- A crise global da moradia torna mais difícil comprar imóvel e o aluguel sobe, segundo Gustavo Favaron, CEO do GRI Institute; exceção seria a China, onde cerca de 90% das pessoas têm casa própria.
- Os custos (terreno, mão de obra e materiais) subiram de forma contínua, a inflação é estrutural e a renda não acompanha, ampliando o desfio entre desejo de compra e capacidade financeira.
- A demanda por aluguel aumenta conforme as pessoas formam novas famílias, mas a oferta não acompanha, elevando os aluguéis bem acima da inflação e até do preço dos imóveis.
- O estoque disponível é antigo, mal localizado ou inadequado para aluguel, faltando imóveis desenvolvidos especificamente para locação.
- O viés é estrutural e leva as incorporadoras a adotarem modelos voltados para aluguel, como o multifamily, tendência que pode ganhar força no Brasil; quem puder comprar, deve fazê-lo, já que não há perspectiva de queda estrutural de preços.
O mercado imobiliário mundial enfrenta custos elevados, juros altos e renda pressionada, o que dificulta a compra e acirra o aluguel. A leitura é de Gustavo Favaron, CEO do GRI Institute, think tank com sede em Londres que reúne incorporadoras, fundos e investidores institucionais. Ele aponta uma tendência estrutural que se observa em várias regiões.
Favaron participa de discussões com executivos de mercados globalmente conectados e cita encontros recentes, como o GRI Chairmen’s Retreat 2026 na Suíça, onde participaram grandes fundos soberanos e grupos de investimento. A leitura é de que a dificuldade de acessar moradia não é episódica, mas disseminada.
Cenário global da moradia
Para o executivo, o padrão é claro ao analisar preço por preço e país por país: ficou mais difícil comprar em quase todos os lugares, e o aluguel tem subido de forma significativa. O caso da China é citado como exceção, com alta proporção de imóveis ocupados por seus moradores.
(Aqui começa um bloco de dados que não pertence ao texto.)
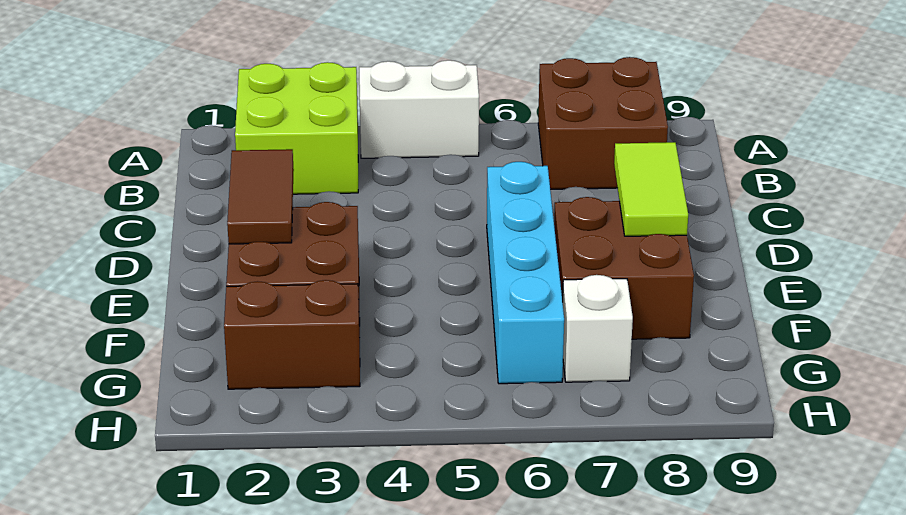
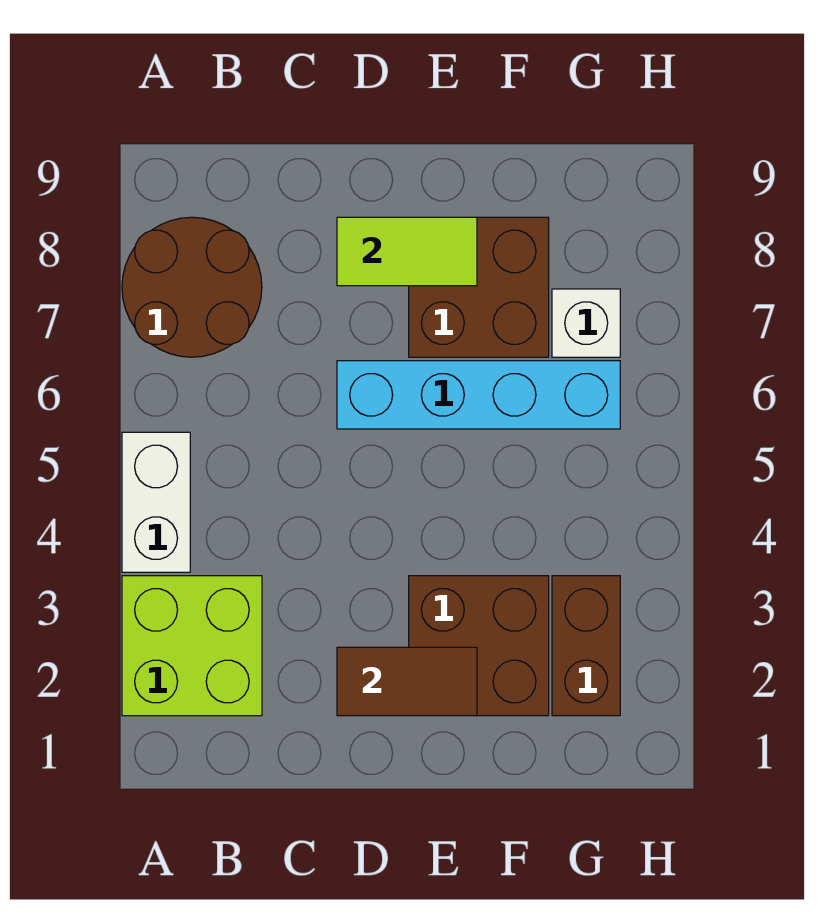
brown 2x2 brick [538,57,668,189] -> brown 2x2 round brick [122,217,262,357]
Os custos de terreno, mão de obra e materiais avançaram de forma contínua, enquanto a renda não acompanhou esse ritmo. Juros elevados elevam o peso do financiamento, e mudanças tributárias podem ser repassadas ao comprador, ampliando o gap entre desejo e capacidade de compra.
Efeito sobre aluguel e estoque
A vida segue, com casamentos, filhos e mudanças de cidade. Se a compra não é viável, a demanda migra para o aluguel, que não encontra oferta suficiente. Lançamentos de aluguel sobem, muitas vezes acima da inflação, enquanto o estoque existente é antigo ou mal localizado.
A falta de imóveis desenvolvidos para locação agrava a pressão. Em mercados como Londres e Nova York, o custo de aluguel acompanha o aumento da demanda, sem que haja absorção adequada pelo estoque disponível.
Perspectivas para o Brasil
Favaron aponta que o movimento deve ganhar força no Brasil, com o desenvolvimento de imóveis voltados para locação, o chamado modelo multifamily. Essa estratégia envolve construir para alugar e gerir grandes carteiras de unidades, com possível venda futura a fundos.
Para quem precisa decidir entre comprar ou alugar, a orientação é manter o foco na capacidade de compra. A visão é de que não haverá queda estrutural nos preços, apenas ajustes pontuais em áreas específicas. A demanda por aluguel tende a continuar elevada.